» **YOUR ASSIGNMENT**
Please repeat the entries below, changing every "BBVA" to "Grupo BBVA" and keeping everything else the same. Leave the pictures out.

» **SUPPLIED RECORDS**
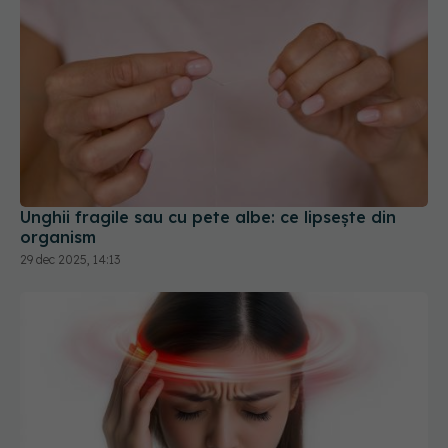
Unghii fragile sau cu pete albe: ce lipsește din
organism
29 dec 2025, 14:13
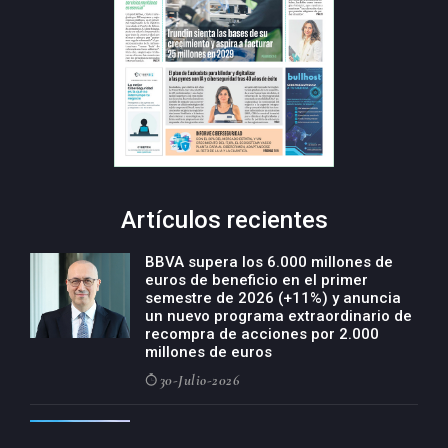
Artículos recientes
BBVA supera los 6.000 millones de
euros de beneficio en el primer
semestre de 2026 (+11%) y anuncia
un nuevo programa extraordinario de
recompra de acciones por 2.000
millones de euros
30-Julio-2026
BBVA acelera el crecimiento de su
negocio agro con un modelo global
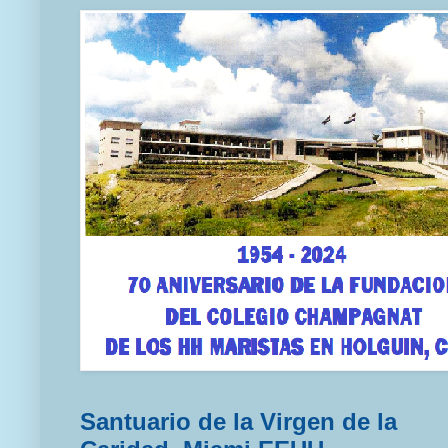
Santuario de la Virgen de la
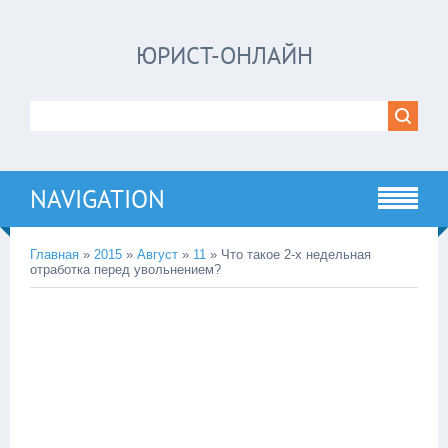
ЮРИСТ-ОНЛАЙН
NAVIGATION
Главная
»
2015
»
Август
»
11
» Что такое 2-х недельная
отработка перед увольнением?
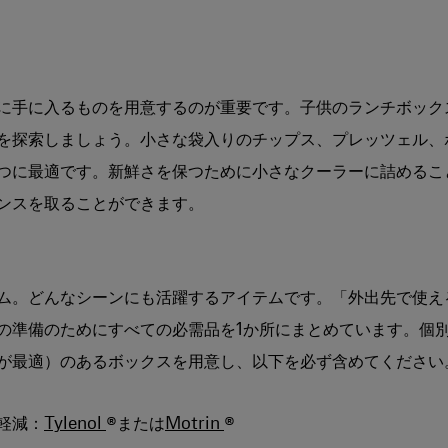
に手に入るものを用意するのが重要です。子供のランチボック
を探索しましょう。小さな袋入りのチップス、プレッツェル、
つに最適です。新鮮さを保つために小さなクーラーに詰めるこ
ンスを取ることができます。
ム。どんなシーンにも活躍するアイテムです。「外出先で使え
の準備のためにすべての必需品を1か所にまとめています。個
が最適）のあるボックスを用意し、以下を必ず含めてください
軽減：
Tylenol
®または
Motrin
®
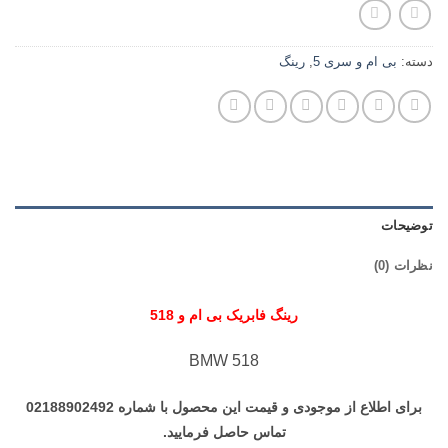
دسته:
بی ام و سری 5
,
رینگ
توضیحات
نظرات (0)
رینگ فابریک بی ام و 518
BMW 518
برای اطلاع از موجودی و قیمت این محصول با شماره 02188902492
تماس حاصل فرمایید.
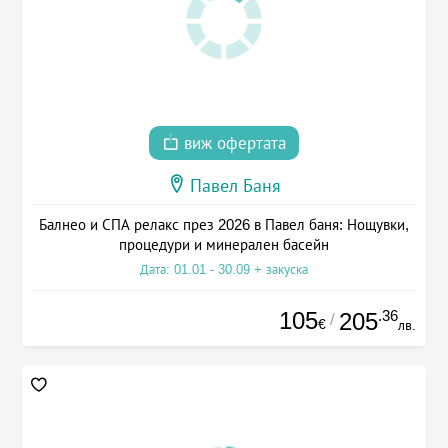
виж офертата
Павел Баня
Балнео и СПА релакс през 2026 в Павел баня: Нощувки,
процедури и минерален басейн
Дата: 01.01 - 30.09 + закуска
105
.36
205
/
€
лв.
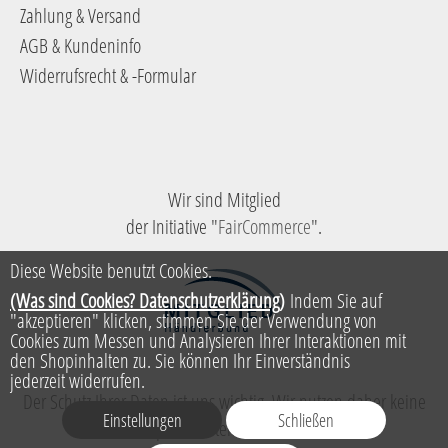
Zahlung & Versand
AGB & Kundeninfo
Widerrufsrecht & -Formular
Wir sind Mitglied
der Initiative "
FairCommerce
".
Diese Website benutzt Cookies.
(Was sind Cookies? Datenschutzerklärung)
Indem Sie auf
"akzeptieren" klicken, stimmen Sie der Verwendung von
Cookies zum Messen und Analysieren Ihrer Interaktionen mit
den Shopinhalten zu. Sie können Ihr Einverständnis
jederzeit widerrufen.
Der Schutz Ihrer Daten ist uns wichtig, Wir nutzen daher keine
Einstellungen
Schließen
persistenten Cookies.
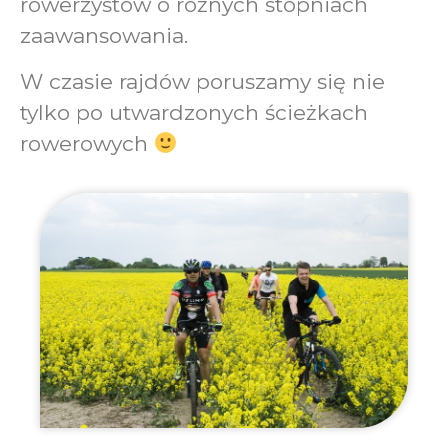
rowerzystów o różnych stopniach
zaawansowania.
W czasie rajdów poruszamy się nie
tylko po utwardzonych ścieżkach
rowerowych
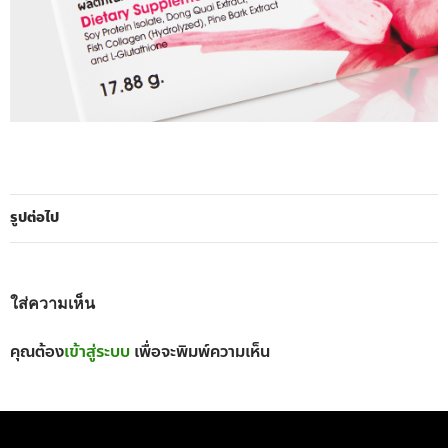
รูปต่อไป
ใส่ความเห็น
คุณต้อง
เข้าสู่ระบบ
เพื่อจะพิมพ์ความเห็น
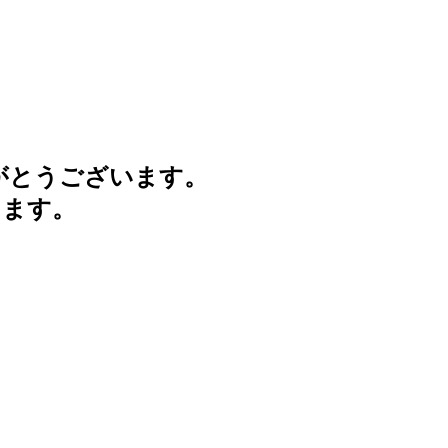
がとうございます。
けます。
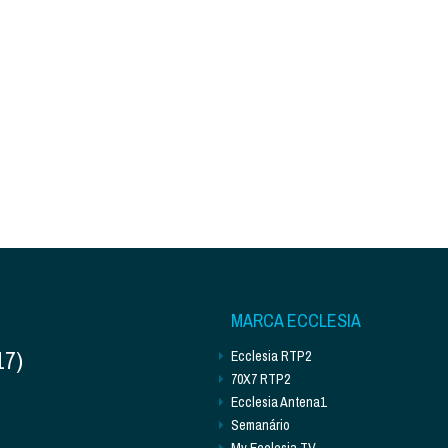
MARCA ECCLESIA
17)
Ecclesia RTP2
70X7 RTP2
Ecclesia Antena1
Semanário
My Ecclesia TV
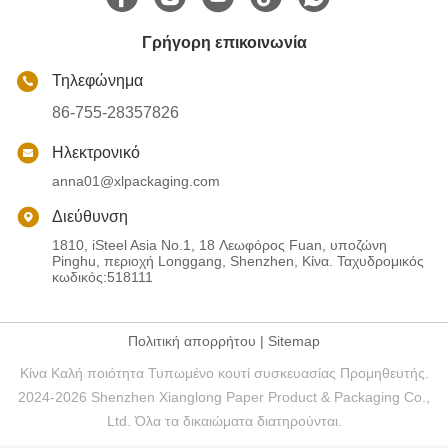
Γρήγορη επικοινωνία
Τηλεφώνημα
86-755-28357826
Ηλεκτρονικό
anna01@xlpackaging.com
Διεύθυνση
1810, iSteel Asia No.1, 18 Λεωφόρος Fuan, υποζώνη
Pinghu, περιοχή Longgang, Shenzhen, Κίνα. Ταχυδρομικός
κωδικός:518111
Πολιτική απορρήτου
|
Sitemap
Κίνα Καλή ποιότητα Τυπωμένο κουτί συσκευασίας Προμηθευτής.
2024-2026 Shenzhen Xianglong Paper Product & Packaging Co.,
Ltd. Όλα τα δικαιώματα διατηρούνται.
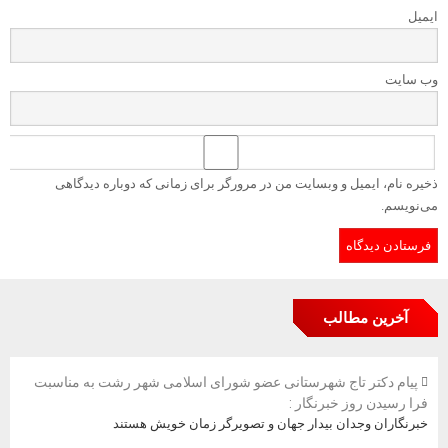
ایمیل
وب‌ سایت
ذخیره نام، ایمیل و وبسایت من در مرورگر برای زمانی که دوباره دیدگاهی
می‌نویسم.
آخرین مطالب
پیام دکتر تاج شهرستانی عضو شورای اسلامی شهر رشت به مناسبت
فرا رسیدن روز خبرنگار :
خبرنگاران وجدان بیدار جهان و تصویرگر زمان خویش هستند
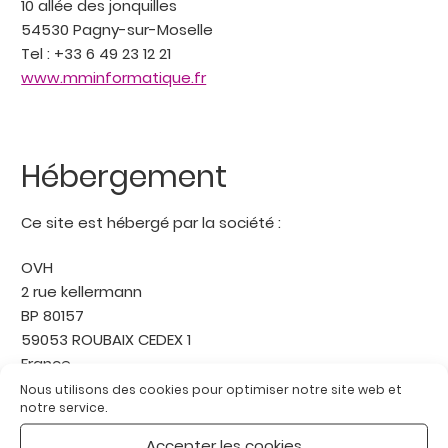
10 allée des jonquilles
54530 Pagny-sur-Moselle
Tel : +33 6 49 23 12 21
www.mminformatique.fr
Hébergement
Ce site est hébergé par la société :
OVH
2 rue kellermann
BP 80157
59053 ROUBAIX CEDEX 1
France
Nous utilisons des cookies pour optimiser notre site web et
notre service.
Pour contacter l’hébergeur, rendez-vous à l’adresse
https://www.ovh.com/fr/support/
Accepter les cookies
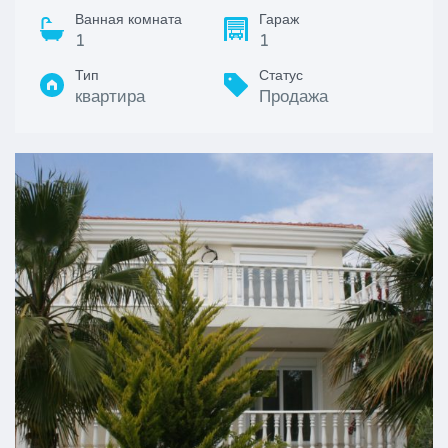
Ванная комната
Гараж
1
1
Тип
Статус
квартира
Продажа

» **SOLVED EXERCISE**
Unghii fragile sau cu pete albe: ce lipsește din
organism
29 dec 2025, 14:13
Artículos recientes
Grupo BBVA supera los 6.000 millones de
euros de beneficio en el primer
semestre de 2026 (+11%) y anuncia
un nuevo programa extraordinario de
recompra de acciones por 2.000
millones de euros
30-Julio-2026
Grupo BBVA acelera el crecimiento de su
negocio agro con un modelo global
Santuario de la Virgen de la
ЮРИСТ-ОНЛАЙН
NAVIGATION
Главная
»
2015
»
Август
»
11
» Что такое 2-х недельная
отработка перед увольнением?
に手に入るものを用意するのが重要です。子供のランチボック
を探索しましょう。小さな袋入りのチップス、プレッツェル、
つに最適です。新鮮さを保つために小さなクーラーに詰めるこ
ンスを取ることができます。
ム。どんなシーンにも活躍するアイテムです。「外出先で使え
の準備のためにすべての必需品を1か所にまとめています。個
が最適）のあるボックスを用意し、以下を必ず含めてください
軽減：
Tylenol
®または
Motrin
®
دسته:
بی ام و سری 5
,
رینگ
توضیحات
نظرات (0)
رینگ فابریک بی ام و 518
BMW 518
برای اطلاع از موجودی و قیمت این محصول با شماره 02188902492
تماس حاصل فرمایید.
виж офертата
Павел Баня
Балнео и СПА релакс през 2026 в Павел баня: Нощувки,
процедури и минерален басейн
Дата: 01.01 - 30.09 + закуска
105
.36
205
/
€
лв.
Zahlung & Versand
AGB & Kundeninfo
Widerrufsrecht & -Formular
Wir sind Mitglied
der Initiative "
FairCommerce
".
Diese Website benutzt Cookies.
(Was sind Cookies? Datenschutzerklärung)
Indem Sie auf
"akzeptieren" klicken, stimmen Sie der Verwendung von
Cookies zum Messen und Analysieren Ihrer Interaktionen mit
den Shopinhalten zu. Sie können Ihr Einverständnis
jederzeit widerrufen.
Der Schutz Ihrer Daten ist uns wichtig, Wir nutzen daher keine
Einstellungen
Schließen
persistenten Cookies.
rowerzystów o różnych stopniach
zaawansowania.
W czasie rajdów poruszamy się nie
tylko po utwardzonych ścieżkach
rowerowych
รูปต่อไป
ใส่ความเห็น
คุณต้อง
เข้าสู่ระบบ
เพื่อจะพิมพ์ความเห็น
がとうございます。
けます。
MARCA ECCLESIA
17)
Ecclesia RTP2
70X7 RTP2
Ecclesia Antena1
Semanário
My Ecclesia TV
Γρήγορη επικοινωνία
Τηλεφώνημα
86-755-28357826
Ηλεκτρονικό
anna01@xlpackaging.com
Διεύθυνση
1810, iSteel Asia No.1, 18 Λεωφόρος Fuan, υποζώνη
Pinghu, περιοχή Longgang, Shenzhen, Κίνα. Ταχυδρομικός
κωδικός:518111
Πολιτική απορρήτου
|
Sitemap
Κίνα Καλή ποιότητα Τυπωμένο κουτί συσκευασίας Προμηθευτής.
2024-2026 Shenzhen Xianglong Paper Product & Packaging Co.,
Ltd. Όλα τα δικαιώματα διατηρούνται.
ایمیل
وب‌ سایت
ذخیره نام، ایمیل و وبسایت من در مرورگر برای زمانی که دوباره دیدگاهی
می‌نویسم.
آخرین مطالب
پیام دکتر تاج شهرستانی عضو شورای اسلامی شهر رشت به مناسبت
فرا رسیدن روز خبرنگار :
خبرنگاران وجدان بیدار جهان و تصویرگر زمان خویش هستند
10 allée des jonquilles
54530 Pagny-sur-Moselle
Tel : +33 6 49 23 12 21
www.mminformatique.fr
Hébergement
Ce site est hébergé par la société :
OVH
2 rue kellermann
BP 80157
59053 ROUBAIX CEDEX 1
France
Nous utilisons des cookies pour optimiser notre site web et
notre service.
Pour contacter l’hébergeur, rendez-vous à l’adresse
https://www.ovh.com/fr/support/
Accepter les cookies
Ванная комната
Гараж
1
1
Тип
Статус
квартира
Продажа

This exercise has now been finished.